Entries shown —
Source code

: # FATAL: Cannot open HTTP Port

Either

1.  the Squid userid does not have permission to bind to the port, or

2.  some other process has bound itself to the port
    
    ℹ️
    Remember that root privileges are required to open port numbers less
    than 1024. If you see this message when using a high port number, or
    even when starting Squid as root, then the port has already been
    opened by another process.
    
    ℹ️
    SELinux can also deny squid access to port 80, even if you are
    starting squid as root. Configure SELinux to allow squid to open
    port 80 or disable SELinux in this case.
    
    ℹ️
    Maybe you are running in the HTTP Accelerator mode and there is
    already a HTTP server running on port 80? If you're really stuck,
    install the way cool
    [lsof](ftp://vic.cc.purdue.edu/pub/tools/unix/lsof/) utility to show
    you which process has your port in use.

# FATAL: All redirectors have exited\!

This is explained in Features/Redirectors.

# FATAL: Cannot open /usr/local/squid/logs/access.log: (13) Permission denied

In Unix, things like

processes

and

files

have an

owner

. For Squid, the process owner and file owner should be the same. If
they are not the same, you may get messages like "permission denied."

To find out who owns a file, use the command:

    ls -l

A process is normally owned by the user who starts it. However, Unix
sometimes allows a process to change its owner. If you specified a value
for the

--

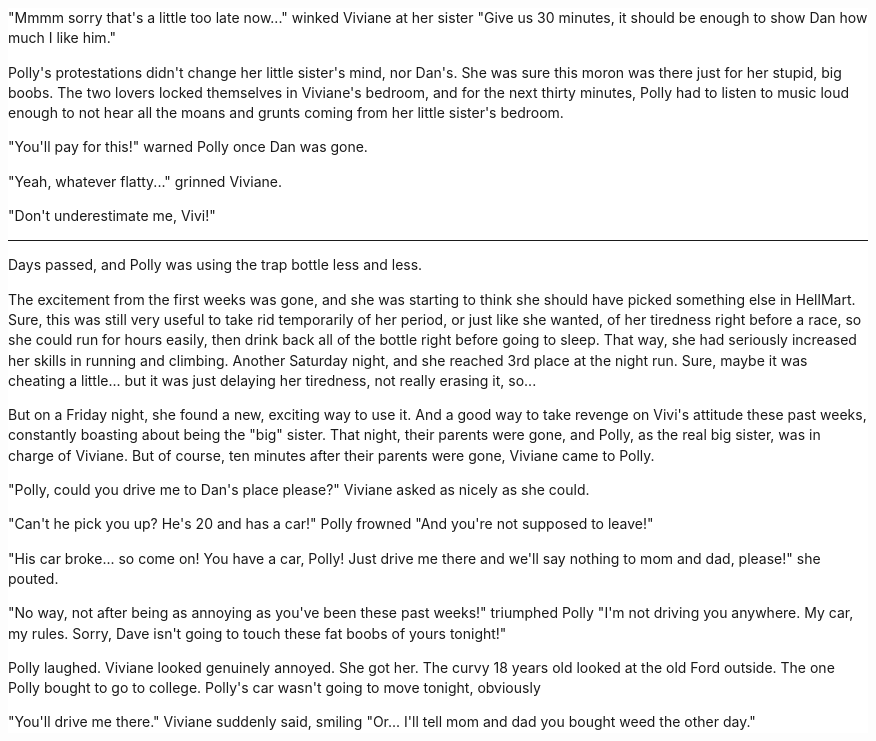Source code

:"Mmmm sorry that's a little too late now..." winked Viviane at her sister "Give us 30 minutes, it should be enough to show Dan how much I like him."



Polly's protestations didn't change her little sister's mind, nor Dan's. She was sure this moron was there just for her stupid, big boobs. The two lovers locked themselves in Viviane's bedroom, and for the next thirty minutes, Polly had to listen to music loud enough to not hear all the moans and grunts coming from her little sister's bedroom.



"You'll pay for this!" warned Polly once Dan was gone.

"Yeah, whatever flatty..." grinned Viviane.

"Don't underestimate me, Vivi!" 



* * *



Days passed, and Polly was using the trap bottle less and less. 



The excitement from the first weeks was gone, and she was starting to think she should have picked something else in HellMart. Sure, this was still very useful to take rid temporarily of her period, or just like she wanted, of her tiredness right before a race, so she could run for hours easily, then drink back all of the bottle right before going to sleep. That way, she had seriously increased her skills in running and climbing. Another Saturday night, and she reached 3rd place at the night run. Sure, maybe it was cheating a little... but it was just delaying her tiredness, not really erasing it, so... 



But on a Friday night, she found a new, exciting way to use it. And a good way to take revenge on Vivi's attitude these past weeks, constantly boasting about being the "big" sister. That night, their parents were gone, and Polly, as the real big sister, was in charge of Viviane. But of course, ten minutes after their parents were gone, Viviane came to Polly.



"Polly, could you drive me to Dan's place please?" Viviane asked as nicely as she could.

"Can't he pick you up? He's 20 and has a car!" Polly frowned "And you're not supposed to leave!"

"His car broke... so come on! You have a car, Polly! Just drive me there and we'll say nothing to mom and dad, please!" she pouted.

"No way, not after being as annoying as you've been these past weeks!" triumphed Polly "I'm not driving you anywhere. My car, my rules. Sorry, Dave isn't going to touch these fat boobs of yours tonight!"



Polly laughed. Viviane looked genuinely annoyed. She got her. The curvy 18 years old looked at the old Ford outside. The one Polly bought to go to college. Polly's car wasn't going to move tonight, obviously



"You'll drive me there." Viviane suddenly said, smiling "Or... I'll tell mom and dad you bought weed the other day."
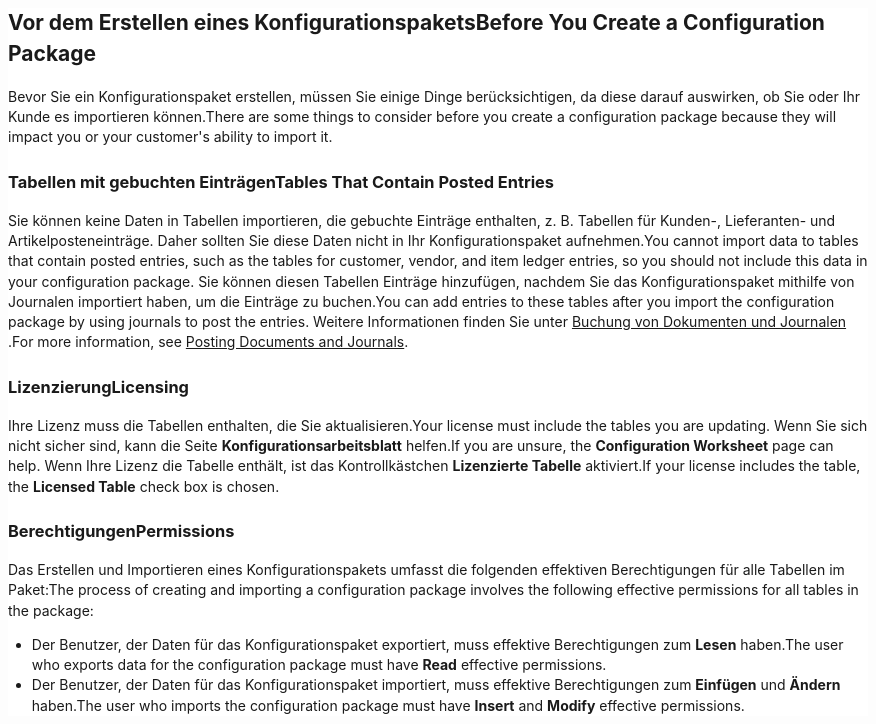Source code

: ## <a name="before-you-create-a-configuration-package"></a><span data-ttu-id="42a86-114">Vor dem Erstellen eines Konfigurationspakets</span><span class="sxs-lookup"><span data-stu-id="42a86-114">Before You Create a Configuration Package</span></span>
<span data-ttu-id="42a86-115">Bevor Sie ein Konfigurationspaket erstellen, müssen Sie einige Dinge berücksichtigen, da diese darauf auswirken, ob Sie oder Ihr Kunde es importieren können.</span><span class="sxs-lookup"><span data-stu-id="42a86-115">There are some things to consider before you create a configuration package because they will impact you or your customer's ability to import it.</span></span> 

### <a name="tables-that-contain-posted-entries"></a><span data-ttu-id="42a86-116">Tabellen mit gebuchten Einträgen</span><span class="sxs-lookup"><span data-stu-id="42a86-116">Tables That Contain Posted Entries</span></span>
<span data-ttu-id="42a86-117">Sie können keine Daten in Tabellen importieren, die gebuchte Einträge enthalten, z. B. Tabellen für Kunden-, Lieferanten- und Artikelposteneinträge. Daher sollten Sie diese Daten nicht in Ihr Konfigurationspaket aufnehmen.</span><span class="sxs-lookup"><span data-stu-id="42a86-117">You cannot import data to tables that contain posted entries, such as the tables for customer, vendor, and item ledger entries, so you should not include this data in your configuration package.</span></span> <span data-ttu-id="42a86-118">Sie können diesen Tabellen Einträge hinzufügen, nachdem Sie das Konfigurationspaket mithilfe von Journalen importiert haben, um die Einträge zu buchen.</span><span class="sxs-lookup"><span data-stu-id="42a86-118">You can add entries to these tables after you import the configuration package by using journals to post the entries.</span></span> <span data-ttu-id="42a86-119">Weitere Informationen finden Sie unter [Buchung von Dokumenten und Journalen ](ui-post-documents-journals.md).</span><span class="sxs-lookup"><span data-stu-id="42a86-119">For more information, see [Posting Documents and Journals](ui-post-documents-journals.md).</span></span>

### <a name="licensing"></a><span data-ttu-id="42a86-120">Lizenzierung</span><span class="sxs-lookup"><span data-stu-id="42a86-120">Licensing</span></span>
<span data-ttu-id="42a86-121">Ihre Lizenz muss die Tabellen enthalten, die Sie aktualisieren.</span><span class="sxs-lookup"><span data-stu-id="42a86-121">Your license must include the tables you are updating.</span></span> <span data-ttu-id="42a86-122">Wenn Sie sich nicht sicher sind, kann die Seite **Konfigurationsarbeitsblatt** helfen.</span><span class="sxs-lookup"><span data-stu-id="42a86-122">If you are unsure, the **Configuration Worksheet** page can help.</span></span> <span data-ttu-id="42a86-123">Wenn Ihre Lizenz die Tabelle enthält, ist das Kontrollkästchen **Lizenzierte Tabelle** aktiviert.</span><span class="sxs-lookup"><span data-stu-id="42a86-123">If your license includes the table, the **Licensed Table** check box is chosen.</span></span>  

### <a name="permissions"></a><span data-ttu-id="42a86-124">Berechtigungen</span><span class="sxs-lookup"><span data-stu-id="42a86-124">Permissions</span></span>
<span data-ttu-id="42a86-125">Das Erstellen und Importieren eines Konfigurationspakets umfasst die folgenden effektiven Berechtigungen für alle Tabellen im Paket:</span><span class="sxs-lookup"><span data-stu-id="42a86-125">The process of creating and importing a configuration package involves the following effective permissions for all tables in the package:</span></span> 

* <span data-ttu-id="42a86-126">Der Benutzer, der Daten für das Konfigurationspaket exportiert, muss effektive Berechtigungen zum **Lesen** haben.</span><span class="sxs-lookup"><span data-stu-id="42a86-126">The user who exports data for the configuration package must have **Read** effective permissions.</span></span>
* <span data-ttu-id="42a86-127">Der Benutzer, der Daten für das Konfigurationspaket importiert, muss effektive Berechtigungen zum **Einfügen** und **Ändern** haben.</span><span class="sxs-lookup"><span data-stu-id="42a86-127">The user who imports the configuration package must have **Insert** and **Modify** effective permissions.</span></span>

---

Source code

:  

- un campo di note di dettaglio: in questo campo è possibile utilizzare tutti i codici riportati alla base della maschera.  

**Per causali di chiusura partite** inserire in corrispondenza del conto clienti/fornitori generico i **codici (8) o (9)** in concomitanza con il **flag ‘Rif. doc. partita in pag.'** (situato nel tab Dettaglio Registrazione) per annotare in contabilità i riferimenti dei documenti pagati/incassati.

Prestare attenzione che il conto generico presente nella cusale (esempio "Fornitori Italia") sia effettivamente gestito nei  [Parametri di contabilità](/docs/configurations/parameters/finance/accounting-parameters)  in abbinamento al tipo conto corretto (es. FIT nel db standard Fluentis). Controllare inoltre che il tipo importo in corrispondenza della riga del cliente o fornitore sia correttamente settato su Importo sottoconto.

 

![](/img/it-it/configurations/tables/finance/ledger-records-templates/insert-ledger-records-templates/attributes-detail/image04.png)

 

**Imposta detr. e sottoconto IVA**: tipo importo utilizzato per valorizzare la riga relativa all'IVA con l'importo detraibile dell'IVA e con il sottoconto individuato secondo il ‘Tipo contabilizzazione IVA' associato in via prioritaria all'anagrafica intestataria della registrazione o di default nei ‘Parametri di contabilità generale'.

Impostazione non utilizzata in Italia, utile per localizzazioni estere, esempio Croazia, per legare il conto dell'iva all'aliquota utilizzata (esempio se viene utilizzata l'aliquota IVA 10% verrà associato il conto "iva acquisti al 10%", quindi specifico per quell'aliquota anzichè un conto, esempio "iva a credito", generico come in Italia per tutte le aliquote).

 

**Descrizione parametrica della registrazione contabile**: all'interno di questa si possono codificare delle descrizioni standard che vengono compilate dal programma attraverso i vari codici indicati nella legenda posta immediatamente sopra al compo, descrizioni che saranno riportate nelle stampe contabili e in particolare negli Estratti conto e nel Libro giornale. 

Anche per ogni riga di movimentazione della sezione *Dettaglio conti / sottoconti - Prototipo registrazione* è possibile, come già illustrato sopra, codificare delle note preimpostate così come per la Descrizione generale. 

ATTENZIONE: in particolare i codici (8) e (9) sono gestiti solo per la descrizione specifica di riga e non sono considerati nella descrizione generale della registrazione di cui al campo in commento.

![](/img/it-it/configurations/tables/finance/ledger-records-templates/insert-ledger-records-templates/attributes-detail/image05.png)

Prompt — Filter the preceding entries down to the lines with "things".

Response —
In Unix, things like
<span data-ttu-id="42a86-115">Bevor Sie ein Konfigurationspaket erstellen, müssen Sie einige Dinge berücksichtigen, da diese darauf auswirken, ob Sie oder Ihr Kunde es importieren können.</span><span class="sxs-lookup"><span data-stu-id="42a86-115">There are some things to consider before you create a configuration package because they will impact you or your customer's ability to import it.</span></span> 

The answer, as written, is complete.